Aurelie Barthere, the principal analyst at on-chain analysis firm Nansen, shared a recent market prediction for crypto assets. Barthere believes major cryptocurrencies like Bitcoin, Ethereum, and Solana could potentially outperform meme coins as the market recovers.
This projection is based on a comprehensive analysis of various factors, including on-chain data, Stablecoin market capitalization, fee analysis, and overall ecosystem growth indicators.
Risk-On Sentiments and Crypto Market Trajectory
According to Barthere, the recent crypto sell-offs have reduced risk-on sentiments among traders. This has led to a pronounced negative twist in return distribution.
This shift in sentiment has caused investors to become more risk-averse, potentially favoring established major cryptocurrencies over riskier assets like meme coins.
“Our analysis suggests that the recent crypto sell-off has reduced risk-on views among traders, leading to a noticeable negative twist in return distribution,” Nansen stated.
Barthere highlighted, “As the market recovers, we anticipate a more subdued trajectory, potentially centered around major tokens.” The analyst’s prediction is further supported by technical price patterns that indicate crypto prices are oscillating between consolidation and further correction.
This market volatility has been influenced by various factors, including strong earnings reports from tech giants like Alphabet and Microsoft. These reports have exceeded expectations, particularly in artificial intelligence (AI) and cloud services.
Nansen’s “Research Weekly” report, published on April 28, revealed sustained growth in the crypto ecosystem. The peak in cross-chain fees aligning with crypto price actions confirms this.

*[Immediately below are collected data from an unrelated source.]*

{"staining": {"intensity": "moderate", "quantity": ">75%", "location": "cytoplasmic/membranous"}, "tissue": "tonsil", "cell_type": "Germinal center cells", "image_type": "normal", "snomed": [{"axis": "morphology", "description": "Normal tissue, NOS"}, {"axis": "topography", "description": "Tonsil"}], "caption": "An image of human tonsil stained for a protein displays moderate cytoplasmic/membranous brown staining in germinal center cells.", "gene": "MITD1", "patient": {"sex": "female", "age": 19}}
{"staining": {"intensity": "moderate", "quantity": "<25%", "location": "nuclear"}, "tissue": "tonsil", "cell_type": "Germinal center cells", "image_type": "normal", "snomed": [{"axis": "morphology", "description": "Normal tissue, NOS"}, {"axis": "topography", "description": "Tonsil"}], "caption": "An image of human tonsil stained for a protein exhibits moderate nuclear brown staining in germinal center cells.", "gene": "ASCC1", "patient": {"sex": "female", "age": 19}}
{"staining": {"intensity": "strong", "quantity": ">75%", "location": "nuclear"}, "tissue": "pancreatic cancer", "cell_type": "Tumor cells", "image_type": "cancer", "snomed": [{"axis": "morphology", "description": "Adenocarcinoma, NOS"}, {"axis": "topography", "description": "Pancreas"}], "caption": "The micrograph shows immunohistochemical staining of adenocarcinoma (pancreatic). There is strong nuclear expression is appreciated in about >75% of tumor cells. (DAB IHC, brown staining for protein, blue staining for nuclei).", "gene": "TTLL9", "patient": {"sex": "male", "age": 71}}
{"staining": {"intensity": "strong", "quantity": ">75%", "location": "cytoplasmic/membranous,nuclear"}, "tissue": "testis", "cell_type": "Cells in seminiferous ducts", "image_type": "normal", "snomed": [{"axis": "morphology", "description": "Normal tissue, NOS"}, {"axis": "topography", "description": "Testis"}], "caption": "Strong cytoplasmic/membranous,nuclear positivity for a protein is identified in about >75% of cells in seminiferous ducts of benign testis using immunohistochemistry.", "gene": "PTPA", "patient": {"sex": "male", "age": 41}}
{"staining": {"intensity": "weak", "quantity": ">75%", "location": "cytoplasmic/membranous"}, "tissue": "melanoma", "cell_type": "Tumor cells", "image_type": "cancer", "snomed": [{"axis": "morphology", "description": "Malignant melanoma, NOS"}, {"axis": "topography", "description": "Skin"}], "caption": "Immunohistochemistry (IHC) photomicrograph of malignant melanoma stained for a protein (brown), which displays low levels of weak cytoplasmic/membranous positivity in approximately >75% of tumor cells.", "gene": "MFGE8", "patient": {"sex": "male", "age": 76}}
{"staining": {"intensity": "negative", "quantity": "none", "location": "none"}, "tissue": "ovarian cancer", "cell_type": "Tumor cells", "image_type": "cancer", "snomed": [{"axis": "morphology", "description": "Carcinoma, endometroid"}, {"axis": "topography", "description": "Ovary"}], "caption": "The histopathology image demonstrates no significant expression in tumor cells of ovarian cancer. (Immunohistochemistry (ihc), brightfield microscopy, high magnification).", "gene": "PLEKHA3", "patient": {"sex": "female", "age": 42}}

This surge in cross-chain activity suggests increased adoption and usage of decentralized applications (dApps) and protocols across various blockchain networks.
One key indicator of this growth is the higher Stablecoin market capitalization, which signifies increased liquidity and demand for stable digital assets within the crypto space.
Stablecoins play a crucial role in facilitating transactions, lending, and trading activities, and their market cap growth reflects the expanding ecosystem.
Cross-chain Fees and Blockchain Performance
Cross-chain fees reached their peak in March, coinciding with the movements in crypto prices. This trend highlights the increased interoperability and interconnectivity between different blockchain networks.
This enables users to seamlessly transfer assets and leverage various protocols across multiple ecosystems. Within this ecosystem, Solana (SOL) has preserved its fee market share, indicating sustained usage and activity on its network.
Meanwhile, Base has emerged as a strong contender, gaining significant traction and attracting users to its platform. However, Arbitrum, a prominent Ethereum Layer 2 scaling solution, has seen a decline in its fee market share.
This could be attributed to various factors, such as network congestion, shifting user preferences, or the emergence of competing solutions.
While the de-pegging of Renzo Restaked ETH that occurred recently did not significantly impact the price of other staked tokens, analysts at Nansen are monitoring the market for significant de-leveraging.
Excessive leverage can amplify market movements and increase systemic risk, which could lead to cascading liquidations and potential contagion effects.
As such, the level of leverage in these staked token protocols is being closely watched to assess potential risks and vulnerabilities. In addition to on-chain data and ecosystem growth indicators, external factors also influence market sentiment.
Strong earnings reports from tech giants like Alphabet and Microsoft have exceeded expectations. This is particularly evident in artificial intelligence (AI) and cloud services, which have provided a positive boost to the overall market sentiment.
These encouraging results from major tech players could potentially boost investor confidence and contribute to a more favorable market environment. This could potentially benefit established cryptocurrencies like BTC, ETH, and SOL.